The accelerationist, in their attempt to find an alternative to democratic socialism, had found a bridge between their understanding of present day obstacles to the left and a systems-thinking approach. This appealed to the artist, who took as their center to be the concept's distribution, over its discrete art production. While this would prove an expressive gesture in art and consistent with the widely adopted vision of cybernetics launched with computer technology, it would come to undermine the critical detachment of the artists themselves.
While extensively critical of this, including the California Ideology, the long arc of platforms to capture and turn inward, and the failed attempts at building a counter-hegemony online during Occupy Wall Street, there was still something of the cybernetic vision that held optimism.

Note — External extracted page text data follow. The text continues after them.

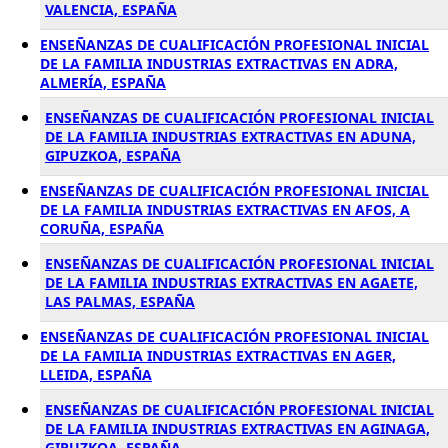
VALENCIA, ESPAÑA
ENSEÑANZAS DE CUALIFICACIÓN PROFESIONAL INICIAL
DE LA FAMILIA INDUSTRIAS EXTRACTIVAS EN ADRA,
ALMERÍA, ESPAÑA
ENSEÑANZAS DE CUALIFICACIÓN PROFESIONAL INICIAL
DE LA FAMILIA INDUSTRIAS EXTRACTIVAS EN ADUNA,
GIPUZKOA, ESPAÑA
ENSEÑANZAS DE CUALIFICACIÓN PROFESIONAL INICIAL
DE LA FAMILIA INDUSTRIAS EXTRACTIVAS EN AFOS, A
CORUÑA, ESPAÑA
ENSEÑANZAS DE CUALIFICACIÓN PROFESIONAL INICIAL
DE LA FAMILIA INDUSTRIAS EXTRACTIVAS EN AGAETE,
LAS PALMAS, ESPAÑA
ENSEÑANZAS DE CUALIFICACIÓN PROFESIONAL INICIAL
DE LA FAMILIA INDUSTRIAS EXTRACTIVAS EN AGER,
LLEIDA, ESPAÑA
ENSEÑANZAS DE CUALIFICACIÓN PROFESIONAL INICIAL
DE LA FAMILIA INDUSTRIAS EXTRACTIVAS EN AGINAGA,
GIPUZKOA, ESPAÑA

Cybernetics would fruitfully decenter the discrete individual through its study of circular causality: feedback mechanisms within biological and social systems. Underscoring this belief was the concept that the self-regulating system would always bring itself to balance, or homeostasis. And, in its recent “apolitical” mystic turn, God was in there. This would be known as the trend of Network Spirituality, and though this would be a vision of eternal kinship and collectivity, it was to the exclusion of the actions of an individual. You get God, but you lose the individual’s agency toward their own self-transformation. That’s shit, because there is no point of departure for individual freedom because there was never any story of one to begin with.

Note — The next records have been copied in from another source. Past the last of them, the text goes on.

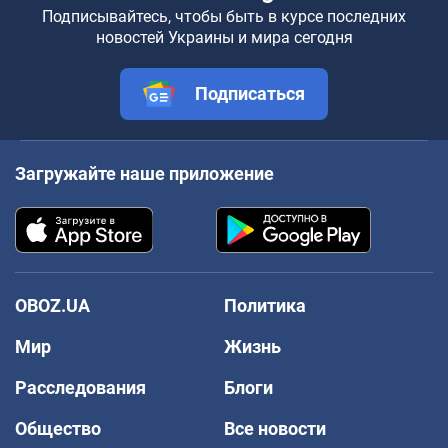
Подписывайтесь, чтобы быть в курсе последних
новостей Украины и мира сегодня
Подписаться
Загружайте наше приложение
OBOZ.UA
Политика
Мир
Жизнь
Расследования
Блоги
Общество
Все новости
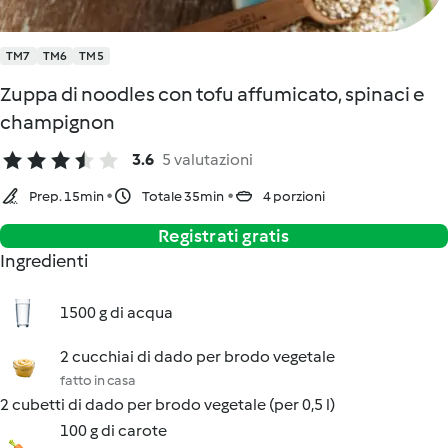
TM7
TM6
TM5
Zuppa di noodles con tofu affumicato, spinaci e
champignon
3.6
5 valutazioni
Prep. 15min
Totale 35min
4 porzioni
Registrati gratis
Ingredienti
1500 g di acqua
2 cucchiai di dado per brodo vegetale
fatto in casa
2 cubetti di dado per brodo vegetale (per 0,5 l)
100 g di carote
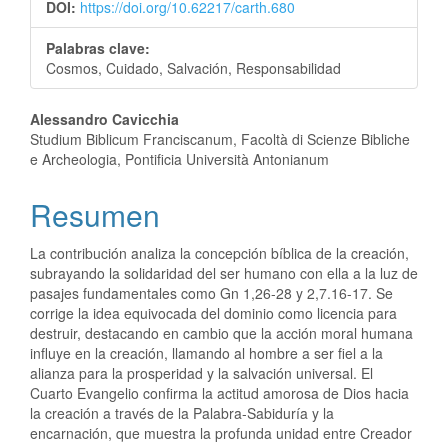
DOI:
https://doi.org/10.62217/carth.680
Palabras clave:
Cosmos, Cuidado, Salvación, Responsabilidad
Alessandro Cavicchia
Studium Biblicum Franciscanum, Facoltà di Scienze Bibliche
e Archeologia, Pontificia Università Antonianum
Resumen
La contribución analiza la concepción bíblica de la creación,
subrayando la solidaridad del ser humano con ella a la luz de
pasajes fundamentales como Gn 1,26-28 y 2,7.16-17. Se
corrige la idea equivocada del dominio como licencia para
destruir, destacando en cambio que la acción moral humana
influye en la creación, llamando al hombre a ser fiel a la
alianza para la prosperidad y la salvación universal. El
Cuarto Evangelio confirma la actitud amorosa de Dios hacia
la creación a través de la Palabra-Sabiduría y la
encarnación, que muestra la profunda unidad entre Creador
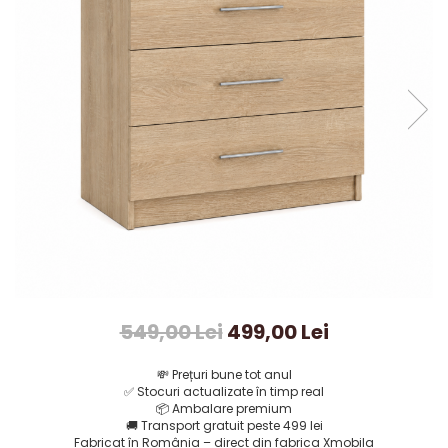
549,00 Lei
499,00 Lei
💸
Prețuri bune tot anul
✅
Stocuri actualizate în timp real
📦
Ambalare premium
🚚
Transport gratuit peste 499 lei
Fabricat în România – direct din fabrica Xmobila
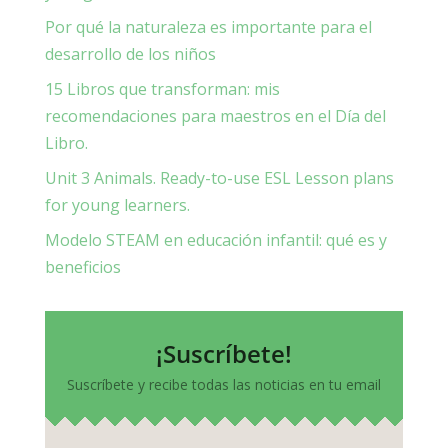
Por qué la naturaleza es importante para el
desarrollo de los niños
15 Libros que transforman: mis
recomendaciones para maestros en el Día del
Libro.
Unit 3 Animals. Ready-to-use ESL Lesson plans
for young learners.
Modelo STEAM en educación infantil: qué es y
beneficios
¡Suscríbete!
Suscríbete y recibe todas las noticias en tu email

So I am trying to connect that problem back to the historic avant-garde. We need to understand what makes this contemporary moment different, because on its face both movements are casting away the systems of patronage. In today’s moment, though, they were abandoned by patronage, and that has been masked over by a big middle finger to the old way of doing things that appears consistent with the historic avant-garde. Still, the soft spot they had to land on was that they still believed, in some way, in the promise of the Internet as a democratic forum. Beit for validating the art of the time, or for building political solidarity, it was still an open question.
Again, the cybernetic vision decentered the individual to the exclusion of the story of individual freedom, and things were worse off than where they started. While the historic avant-garde begins with the story of the bourgeois revolution, their rebellion was superficial and they remained attached by “the umbilical cord of gold.” This is something a little different, something that can't quite see itself in the mirror. The bourgeois revolution was that which aimed to destroy the feudal system and establish the rights of the individual. The language with which we speak of our own self-transformation and emancipation and rights we owe to them. I think that the story of the Post Internet Artists reveals the state of social disintegration shared by us all. And looking just within the scope of the New Left project, counterculture suffers without political possibility. I think that the Post Internet Artists are the avant-garde, and I think they are undermining themselves, and I want that to stop.